Dividend investors: Here's how tax reform will affect you

Investors seeking dividends can expect bigger payouts in the years ahead, according to Goldman Sachs (NYSE:GS).

The bank raised their S&P 500 dividend per share forecasts due to the tax overhaul, noting that a steeper trajectory for EPS growth will result in large dividends.

“We increase our 2018 to 2027 dividend per share forecasts to reflect a faster pace of S&P 500 earnings growth,” Goldman Sachs said in a research note.

The bank’s largest increase to their dividend per share estimates is for 2018, with Goldman expecting 10.4% growth versus their prior forecast for 7.4%. The bank hiked expectations for 2019 dividend growth to 4.9%.

“Historically, dividends have increased at a steady pace related to earnings per share (EPS) growth.
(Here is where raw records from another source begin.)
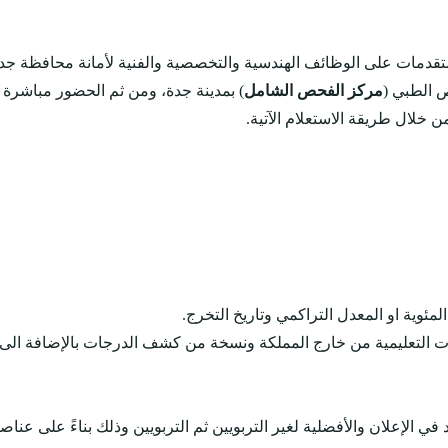
مركز الفحص الشامل
) بمدينة جدة، ومن ثم الحضور مباشرة إل
خلال طريقة الاستعلام الآتية.
لمئوية او المعدل التراكمي وتاريخ التخرج.
ات التعليمية من خارج المملكة ونسخة من كشف الدرجات بالإضافة الى 
ي الإعلان والأفضلية لغير التربويين ثم التربويين وذلك بناءً على عن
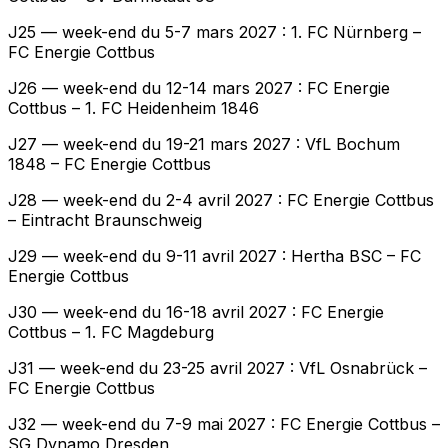
J25 — week-end du 5-7 mars 2027 : 1. FC Nürnberg –
FC Energie Cottbus
J26 — week-end du 12-14 mars 2027 : FC Energie
Cottbus – 1. FC Heidenheim 1846
J27 — week-end du 19-21 mars 2027 : VfL Bochum
1848 – FC Energie Cottbus
J28 — week-end du 2-4 avril 2027 : FC Energie Cottbus
– Eintracht Braunschweig
J29 — week-end du 9-11 avril 2027 : Hertha BSC – FC
Energie Cottbus
J30 — week-end du 16-18 avril 2027 : FC Energie
Cottbus – 1. FC Magdeburg
J31 — week-end du 23-25 avril 2027 : VfL Osnabrück –
FC Energie Cottbus
J32 — week-end du 7-9 mai 2027 : FC Energie Cottbus –
SG Dynamo Dresden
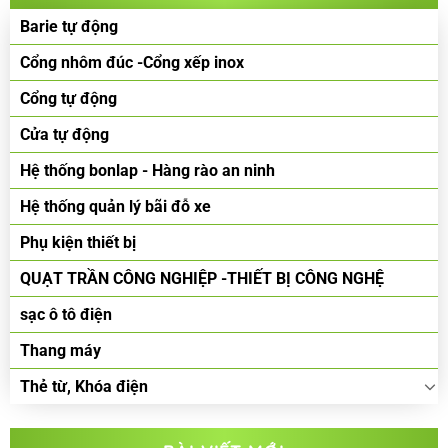
Barie tự động
Cổng nhôm đúc -Cổng xếp inox
Cổng tự động
Cửa tự động
Hệ thống bonlap - Hàng rào an ninh
Hệ thống quản lý bãi đỗ xe
Phụ kiện thiết bị
QUẠT TRẦN CÔNG NGHIỆP -THIẾT BỊ CÔNG NGHỆ
sạc ô tô điện
Thang máy
Thẻ từ, Khóa điện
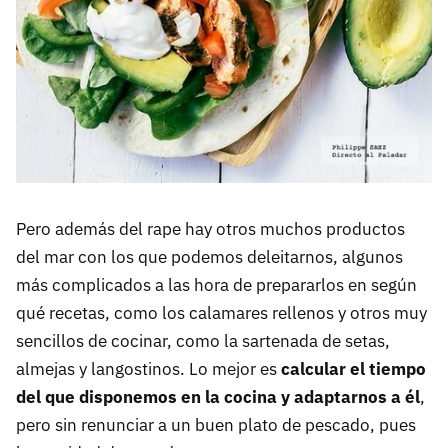
Pero además del rape hay otros muchos productos
del mar con los que podemos deleitarnos, algunos
más complicados a las hora de prepararlos en según
qué recetas, como los calamares rellenos y otros muy
sencillos de cocinar, como la sartenada de setas,
almejas y langostinos. Lo mejor es
calcular el tiempo
del que disponemos en la cocina y adaptarnos a él
,
pero sin renunciar a un buen plato de pescado, pues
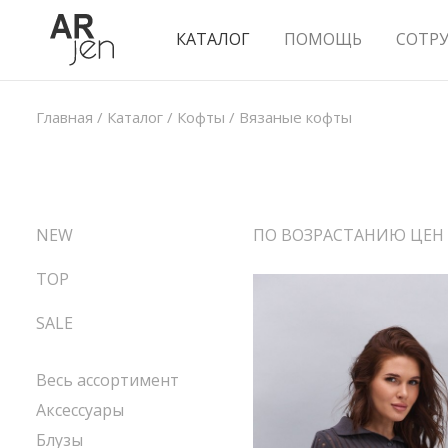
КАТАЛОГ
ПОМОЩЬ
СОТР
Главная
/
Каталог
/
Кофты
/
Вязаные кофты
NEW
ПО ВОЗРАСТАНИЮ ЦЕН
TOP
SALE
Весь ассортимент
Аксессуары
Блузы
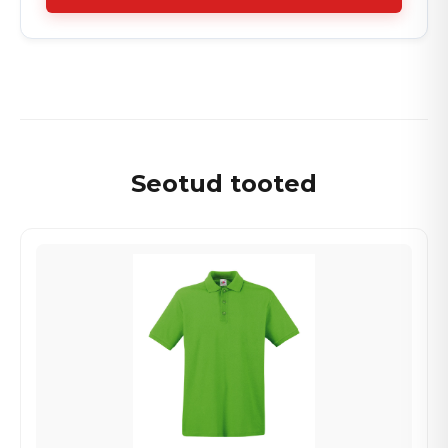
Seotud tooted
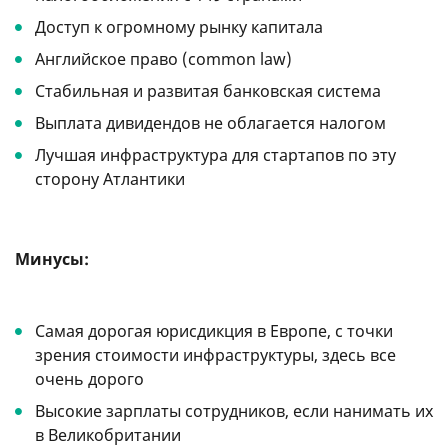
Доступ к огромному рынку капитала
Английское право (common law)
Стабильная и развитая банковская система
Выплата дивидендов не облагается налогом
Лучшая инфраструктура для стартапов по эту
сторону Атлантики
Минусы:
Самая дорогая юрисдикция в Европе, с точки
зрения стоимости инфраструктуры, здесь все
очень дорого
Высокие зарплаты сотрудников, если нанимать их
в Великобритании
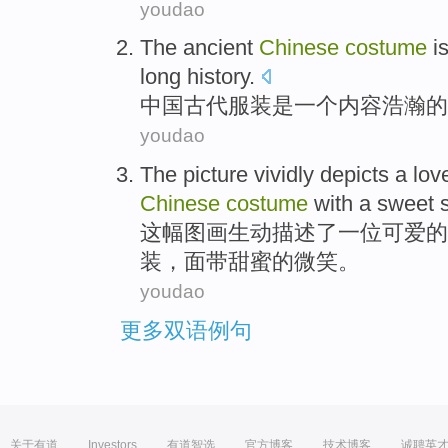
youdao
The
ancient
Chinese
costume
i
long history.
中国
古代
服装
是
一个
内容浩瀚
的
youdao
The
picture
vividly
depicts
a
lov
Chinese
costume
with
a sweet
这
幅图画
生动
描述了
一位
可爱的
装
，面带
甜蜜
的
微笑
。
youdao
更多双语例句
关于有道
Investors
有道智选
官方博客
技术博客
诚聘英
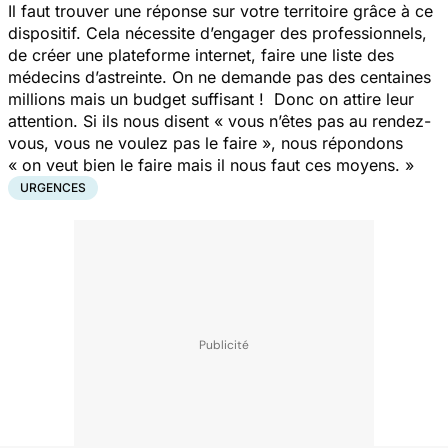
Il faut trouver une réponse sur votre territoire grâce à ce
dispositif. Cela nécessite d’engager des professionnels,
de créer une plateforme internet, faire une liste des
médecins d’astreinte. On ne demande pas des centaines
millions mais un budget suffisant ! Donc on attire leur
attention. Si ils nous disent « vous n’êtes pas au rendez-
vous, vous ne voulez pas le faire », nous répondons
« on veut bien le faire mais il nous faut ces moyens. »
URGENCES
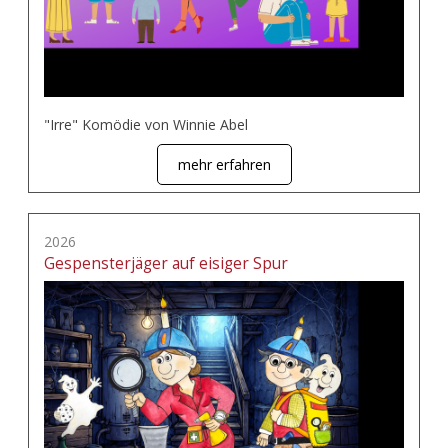
"Irre" Komödie von Winnie Abel
mehr erfahren
2026
Gespensterjäger auf eisiger Spur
We expect S&P 500 EPS will grow by 14% in 2018, including a 5% boost from corporate tax reform,” according to Goldman.

While the bank noted the historical link between dividends and EPS growth, they said that other potential uses of cash such as M&A, buybacks and capex have exhibited more variability in growth rates.

Goldman will revisit the rest of their cash use forecast following the completion of the fourth-quarter earnings season, after digesting management commentary on how companies plan on deploying tax savings and repatriated cash.